修復の過程を説明する、東京藝術大学文化財保存学専攻保存修復油画研究室の木島隆康教授
藤田嗣治が1925年に描いた油彩画《舞踏会の前》(大原美術館蔵)の修復が完成し、2015年11月30日(月)、東京・上野の東京藝術大学大学美術館で報道陣に公開された。
《舞踏会の前》は、乳白色の裸婦像で知られる藤田嗣治の大作。藤田は1921年から乳白色の裸婦像を描いているが、裸婦は1人の作品が多い。《舞踏会の前》は《五人の裸婦》(東京国立近代美術館蔵)につづく裸婦の大型群像作品で、当時39歳だった藤田はレジオン・ドヌール勲章も受章し、画家として頂点を迎えていた頃に描かれた作品といえる。
今回の修復はBNP パリバ・グループの支援で昨年から進められていたもので、まず画面上の汚れや旧補彩絵具を除去。画布が破れていた部分も旧補彩を取り、オリジナルの色調を参考に補彩し直した。乳白色の裸婦は印影の表現が極めて薄く繊細なため、特にクリーニングは慎重に進められた。
藤田は東京藝術大学の前身である東京美術学校の出身で、修復完成披露展では、東京藝術大学が所蔵する在学時の作品2点と、個人蔵の作品1点も公開される。

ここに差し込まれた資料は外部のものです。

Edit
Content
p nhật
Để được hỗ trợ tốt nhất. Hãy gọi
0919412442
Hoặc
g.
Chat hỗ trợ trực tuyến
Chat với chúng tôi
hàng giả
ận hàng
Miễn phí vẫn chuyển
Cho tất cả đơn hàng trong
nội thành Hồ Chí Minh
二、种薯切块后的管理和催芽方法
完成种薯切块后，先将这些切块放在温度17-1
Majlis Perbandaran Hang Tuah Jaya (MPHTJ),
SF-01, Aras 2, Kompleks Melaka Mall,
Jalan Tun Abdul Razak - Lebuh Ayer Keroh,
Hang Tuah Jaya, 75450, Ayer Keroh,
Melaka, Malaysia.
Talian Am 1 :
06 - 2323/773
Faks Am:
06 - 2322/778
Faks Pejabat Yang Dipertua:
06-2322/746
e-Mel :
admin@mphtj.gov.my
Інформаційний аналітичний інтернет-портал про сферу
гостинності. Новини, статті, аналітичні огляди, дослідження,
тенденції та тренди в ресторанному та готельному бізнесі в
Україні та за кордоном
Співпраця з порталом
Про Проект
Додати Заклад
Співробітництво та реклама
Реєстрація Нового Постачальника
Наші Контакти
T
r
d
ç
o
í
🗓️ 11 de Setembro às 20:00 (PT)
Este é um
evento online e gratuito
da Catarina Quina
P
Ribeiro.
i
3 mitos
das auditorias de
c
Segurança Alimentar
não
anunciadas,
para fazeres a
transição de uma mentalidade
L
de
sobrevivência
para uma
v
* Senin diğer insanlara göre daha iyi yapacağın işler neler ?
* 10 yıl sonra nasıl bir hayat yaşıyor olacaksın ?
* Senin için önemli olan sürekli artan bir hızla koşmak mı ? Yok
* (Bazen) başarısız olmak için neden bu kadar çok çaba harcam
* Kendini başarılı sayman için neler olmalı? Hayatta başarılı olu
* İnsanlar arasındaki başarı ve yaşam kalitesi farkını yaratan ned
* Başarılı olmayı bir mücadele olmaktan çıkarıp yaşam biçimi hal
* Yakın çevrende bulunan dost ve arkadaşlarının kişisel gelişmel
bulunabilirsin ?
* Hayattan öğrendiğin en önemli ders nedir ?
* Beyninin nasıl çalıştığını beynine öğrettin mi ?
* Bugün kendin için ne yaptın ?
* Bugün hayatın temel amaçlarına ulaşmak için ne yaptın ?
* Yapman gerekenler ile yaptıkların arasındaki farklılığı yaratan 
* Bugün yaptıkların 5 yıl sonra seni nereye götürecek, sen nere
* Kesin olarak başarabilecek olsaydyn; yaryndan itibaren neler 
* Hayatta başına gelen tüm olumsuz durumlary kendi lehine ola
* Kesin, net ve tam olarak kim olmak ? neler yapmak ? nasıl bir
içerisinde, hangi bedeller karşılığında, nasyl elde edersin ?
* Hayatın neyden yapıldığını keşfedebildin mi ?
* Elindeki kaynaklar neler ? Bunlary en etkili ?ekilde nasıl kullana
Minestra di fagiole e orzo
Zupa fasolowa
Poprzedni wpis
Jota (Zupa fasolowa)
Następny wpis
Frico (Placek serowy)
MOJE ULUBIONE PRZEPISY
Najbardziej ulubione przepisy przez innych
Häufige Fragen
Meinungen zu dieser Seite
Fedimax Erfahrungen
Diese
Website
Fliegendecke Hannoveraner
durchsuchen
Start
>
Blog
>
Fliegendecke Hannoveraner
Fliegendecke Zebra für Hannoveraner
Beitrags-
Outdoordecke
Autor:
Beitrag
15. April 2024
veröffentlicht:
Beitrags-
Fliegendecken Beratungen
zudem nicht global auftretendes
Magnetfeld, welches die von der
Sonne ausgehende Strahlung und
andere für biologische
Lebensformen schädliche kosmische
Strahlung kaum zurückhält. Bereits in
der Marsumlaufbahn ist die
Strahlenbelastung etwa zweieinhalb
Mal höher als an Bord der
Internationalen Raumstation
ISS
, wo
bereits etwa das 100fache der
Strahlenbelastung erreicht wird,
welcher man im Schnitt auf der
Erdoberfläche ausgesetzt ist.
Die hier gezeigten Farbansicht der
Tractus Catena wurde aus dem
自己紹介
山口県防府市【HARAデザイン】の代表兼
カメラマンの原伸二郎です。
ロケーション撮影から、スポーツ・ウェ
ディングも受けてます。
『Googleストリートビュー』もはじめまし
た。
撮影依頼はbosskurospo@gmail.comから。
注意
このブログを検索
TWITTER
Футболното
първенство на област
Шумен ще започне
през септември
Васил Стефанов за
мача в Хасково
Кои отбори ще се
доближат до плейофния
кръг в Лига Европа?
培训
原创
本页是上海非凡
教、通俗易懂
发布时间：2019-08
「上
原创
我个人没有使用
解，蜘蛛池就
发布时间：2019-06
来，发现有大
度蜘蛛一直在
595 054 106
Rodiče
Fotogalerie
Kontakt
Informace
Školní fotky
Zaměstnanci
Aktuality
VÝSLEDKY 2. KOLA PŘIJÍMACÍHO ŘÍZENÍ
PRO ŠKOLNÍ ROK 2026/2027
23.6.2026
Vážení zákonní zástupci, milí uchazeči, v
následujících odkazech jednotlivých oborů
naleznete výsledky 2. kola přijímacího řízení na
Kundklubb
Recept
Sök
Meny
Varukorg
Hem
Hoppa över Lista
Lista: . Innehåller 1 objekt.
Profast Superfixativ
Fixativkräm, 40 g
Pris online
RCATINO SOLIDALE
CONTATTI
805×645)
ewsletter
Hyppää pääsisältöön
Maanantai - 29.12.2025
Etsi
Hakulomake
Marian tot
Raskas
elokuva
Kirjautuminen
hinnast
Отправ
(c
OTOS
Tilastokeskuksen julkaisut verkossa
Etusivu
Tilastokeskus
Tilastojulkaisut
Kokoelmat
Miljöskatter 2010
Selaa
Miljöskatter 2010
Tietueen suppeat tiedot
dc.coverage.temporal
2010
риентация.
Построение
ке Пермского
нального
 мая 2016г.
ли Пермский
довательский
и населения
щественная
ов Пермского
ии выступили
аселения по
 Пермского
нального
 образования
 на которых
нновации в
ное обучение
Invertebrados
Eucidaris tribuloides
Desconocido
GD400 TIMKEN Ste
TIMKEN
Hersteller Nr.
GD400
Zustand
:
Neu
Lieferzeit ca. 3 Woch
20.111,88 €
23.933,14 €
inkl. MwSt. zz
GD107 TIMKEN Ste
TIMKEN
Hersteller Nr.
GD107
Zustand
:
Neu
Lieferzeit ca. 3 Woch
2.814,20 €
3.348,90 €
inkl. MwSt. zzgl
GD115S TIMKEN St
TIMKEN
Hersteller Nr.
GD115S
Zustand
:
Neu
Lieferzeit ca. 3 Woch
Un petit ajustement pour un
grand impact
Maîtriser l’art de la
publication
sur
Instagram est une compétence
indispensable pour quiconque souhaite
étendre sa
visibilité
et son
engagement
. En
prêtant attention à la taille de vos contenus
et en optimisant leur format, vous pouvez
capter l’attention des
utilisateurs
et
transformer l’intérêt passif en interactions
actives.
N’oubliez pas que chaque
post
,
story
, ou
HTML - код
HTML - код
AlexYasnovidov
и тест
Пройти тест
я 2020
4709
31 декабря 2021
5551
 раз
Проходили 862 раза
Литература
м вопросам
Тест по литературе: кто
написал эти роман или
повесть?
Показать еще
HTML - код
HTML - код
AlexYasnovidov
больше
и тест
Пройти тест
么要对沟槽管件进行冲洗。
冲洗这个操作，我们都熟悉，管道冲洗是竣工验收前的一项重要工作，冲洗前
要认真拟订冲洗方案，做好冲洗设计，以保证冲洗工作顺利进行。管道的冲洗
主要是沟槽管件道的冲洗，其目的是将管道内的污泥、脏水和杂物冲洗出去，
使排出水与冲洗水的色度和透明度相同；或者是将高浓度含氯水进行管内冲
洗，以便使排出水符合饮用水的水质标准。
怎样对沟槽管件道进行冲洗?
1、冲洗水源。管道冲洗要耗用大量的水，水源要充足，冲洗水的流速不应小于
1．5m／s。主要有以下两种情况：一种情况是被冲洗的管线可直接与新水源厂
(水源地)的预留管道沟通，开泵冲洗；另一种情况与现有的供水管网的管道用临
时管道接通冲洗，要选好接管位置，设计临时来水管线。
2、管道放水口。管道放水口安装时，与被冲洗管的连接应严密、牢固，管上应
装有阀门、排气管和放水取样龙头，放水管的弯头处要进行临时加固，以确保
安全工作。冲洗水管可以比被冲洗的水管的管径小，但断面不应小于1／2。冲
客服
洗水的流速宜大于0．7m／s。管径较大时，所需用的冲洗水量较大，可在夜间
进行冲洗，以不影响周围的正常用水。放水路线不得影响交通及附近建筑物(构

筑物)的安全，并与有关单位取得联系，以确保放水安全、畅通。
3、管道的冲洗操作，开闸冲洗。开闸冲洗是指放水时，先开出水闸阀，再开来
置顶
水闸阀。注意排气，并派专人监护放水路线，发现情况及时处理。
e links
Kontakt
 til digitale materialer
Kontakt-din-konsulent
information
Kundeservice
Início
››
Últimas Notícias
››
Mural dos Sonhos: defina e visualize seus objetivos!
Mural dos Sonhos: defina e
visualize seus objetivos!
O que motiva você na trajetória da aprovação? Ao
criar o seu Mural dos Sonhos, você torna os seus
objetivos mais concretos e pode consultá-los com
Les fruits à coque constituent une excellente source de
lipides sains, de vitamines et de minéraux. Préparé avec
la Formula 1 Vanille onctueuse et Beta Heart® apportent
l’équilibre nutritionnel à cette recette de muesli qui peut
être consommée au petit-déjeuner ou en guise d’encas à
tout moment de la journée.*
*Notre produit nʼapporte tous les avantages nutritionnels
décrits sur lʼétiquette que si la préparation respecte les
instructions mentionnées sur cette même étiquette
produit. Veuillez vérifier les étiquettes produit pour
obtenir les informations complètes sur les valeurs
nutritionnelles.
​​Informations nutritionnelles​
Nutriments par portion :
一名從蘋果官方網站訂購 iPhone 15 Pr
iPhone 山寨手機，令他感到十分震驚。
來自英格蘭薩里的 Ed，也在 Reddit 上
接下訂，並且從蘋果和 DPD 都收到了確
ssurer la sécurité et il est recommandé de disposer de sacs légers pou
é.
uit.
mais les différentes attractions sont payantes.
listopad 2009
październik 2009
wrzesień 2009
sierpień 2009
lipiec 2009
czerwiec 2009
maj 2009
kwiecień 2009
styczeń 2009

「藤田嗣治《舞踏会の前》修復完成披露展」は、2015年12月1日(火)~12月6日(日)に東京藝術大学大学美術館展示室2で開催。同時に同大学が所蔵する藤田の書簡・日記・写真など「藤田嗣治資料」も公開・展示される。ともに入場は無料。
修復された《舞踏会の前》は、来年1月から国立新美術館で開催される「はじまり、美の饗宴展 すばらしき大原美術館コレクション」展にも出品される。